Faute de spécialistes, la Marine pourrait se passer d’un sous-marin pour armer son futur porte-avions nucléaire
Les effets de la Révision générale des politiques publiques [RGPP], lancée au tournant des années 2010 ne sont sans doute pas près de s’estomper… notamment pour ce qui concerne les armées, lesquelles ont perdu environ 50’000 postes entre 2008 et 2014, tout en restant massivement sollicitées au niveau opérationnel.
« La marine nationale, caractérisée par ses effectifs plus limités et l’existence de nombreuses spécialités techniques [ainsi, 75 % de ses effectifs appartiennent à des spécialités qui recouvrent chacune moins de 1 % des effectifs], connait une usure de ses personnels particulièrement sensible, en raison de taux d’activité particulièrement élevés pour certaines spécialités », notait ainsi un rapport du Sénat, publié en 2019.

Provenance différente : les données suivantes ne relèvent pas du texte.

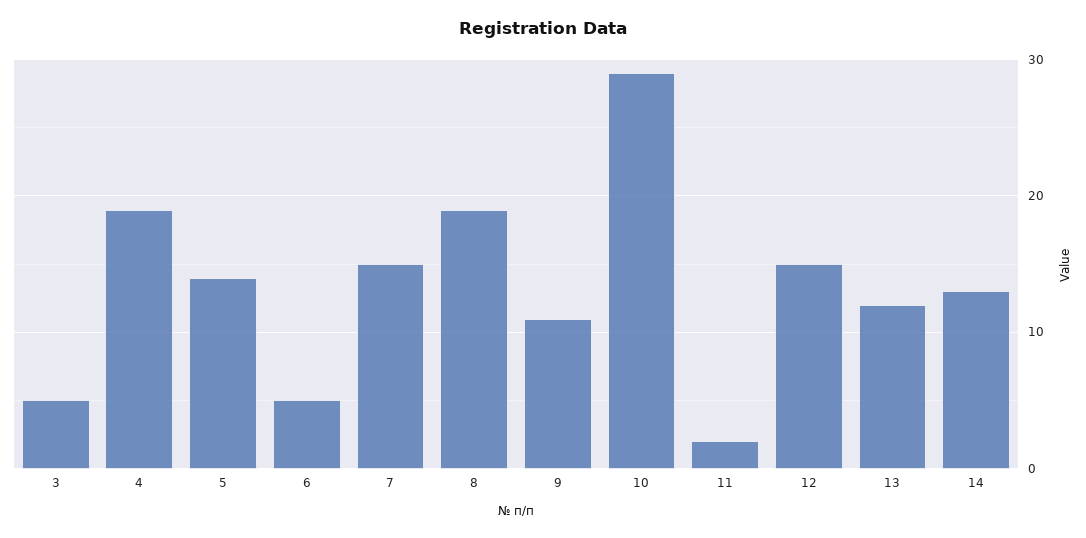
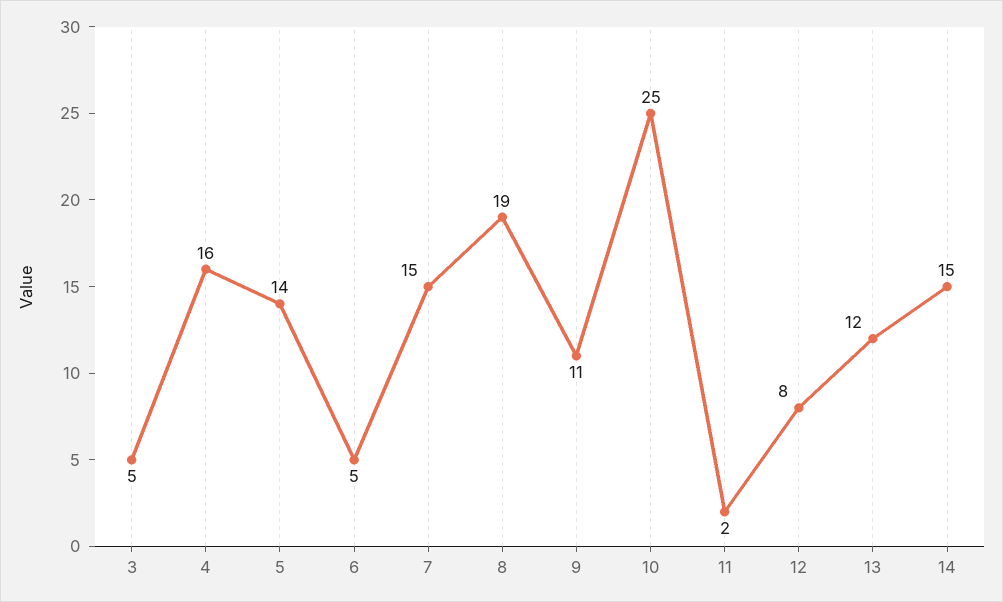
4: 19 -> 16
10: 29 -> 25
12: 15 -> 8
14: 13 -> 15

« Cette suractivité entraine un cercle vicieux puisqu’elle est aggravée par les départs qu’elle favorise, et nuit à la réputation de ces spécialités auprès des jeunes recrues, moins enclines à les choisir. La Marine nationale emploie en outre de nombreux techniciens qualifiés parmi ses officiers-mariniers, qui doivent maintenir leurs compétences techniques, requérant le passage régulier d’examens qualifiants, particulièrement exigeants et usants », soulignait encore ce document.
En un mot, la Marine nationale manque de marins… « Entre 1990 et aujourd’hui, elle a perdu la moitié de ses effectifs », a rappelé l’amiral Pierre Vandier, son chef d’état-major [CEMM], lors d’une récente audition à l’Assemblée nationale. Conséquence : ce qu’il était encore possible de faire il y a encore 20 ans ne l’est plus de nos jours.
« Nous sommes aussi très vigilants également aux questions d’équipages. […] La mise en service d’un bateau, cela n’a rien à voir avec l’achat d’une voiture en concession, que l’on peut utiliser dans tout son spectre d’emploi après dix minutes de briefing par un vendeur. Pour une frégate, dix-huit mois avant son admission au service actif, le noyau d’équipage fait les essais à quai avec les industriels, réalise des essais de recette techniques à la mer et enfin réaliser des essais de recette militaires pendant un an pour que le bâtiment devienne une pleine capacité opérationnelle », a commencé par expliquer l’amiral Vandier aux députés.
Aussi, a-t-il continué, « pour renouveler une marine, il faut faut disposer d’un volant de personnels permettant d’armer de nouveaux bateaux sans avoir à désarmer les anciens ». Et c’est d’ailleurs ainsi que le porte-avions Charles de Gaulle a pu être mis en service.
« On a pu armer le Charles-de-Gaulle parce qu’on avait désarmé le Clemenceau. […] Les deux bateaux étaient amarrés l’un derrière l’autre à Brest et on a quasiment transféré physiquement la moitié de l’équipage du Clemenceau sur le Charles-de-Gaulle », s’est souvenu le CEMM. Mais « malheureusement, nous n’avons plus les moyens de faire ‘la banque RH’ [ressources humaines, ndlr]. »
Et donc, ce qui a pu être fait en 2000 ne pourra pas, en l’état actuel de la situation, se reproduire pour l’armement du porte-avions de nouvelle génération [PA NG].
« Nous n’avons plus les ressources humaines en propre permettant d’avoir des marins pour armer le noyau d’équipage du porte-avions en 2032 et atteindre 900 personnes en 2035 pour débuter les essais », a expliqué l’amiral Vandier. Aussi, il n’y a que deux solutions : « soit on désarme un sous-marin nucléaire d’attaque tout neuf pour que ses atomiciens démarrent la chaufferie nucléaire en 2034, soit on recrute et on forme le noyau d’équipage – ce qui prend environ dix ans », a-t-il dit. Ce qui fait que s’il faut recruter, il n’y a plus trop guère de temps à perdre.
« Nous avons travaillé avec l’état-major des armées pour obtenir les 100 premiers marins qui rejoindront ce noyau d’équipage. Nous en avons obtenu 30 et la cadence est de 80 par an pendant 12 ans. Tel est notre bataille pour les mois et années à venir », a confié le CEMM, qui a en outre mis en garde contre tout décalage dans le programme de porte-avions de nouvelle génération.
« Il faut être bien conscient que décaler d’un ou deux ans la date prévue d’admission au service actif du successeur du Charles-de-Gaulle, pour des raisons budgétaires, occasionnera une réduction temporaire de capacité dans ce domaine. Nous serions ainsi pendant un ou deux ans sans aucun porte-avions. La tenue du calendrier prévu pour être au rendez-vous en 2038 est donc vital », a fait valoir l’amiral Vandier.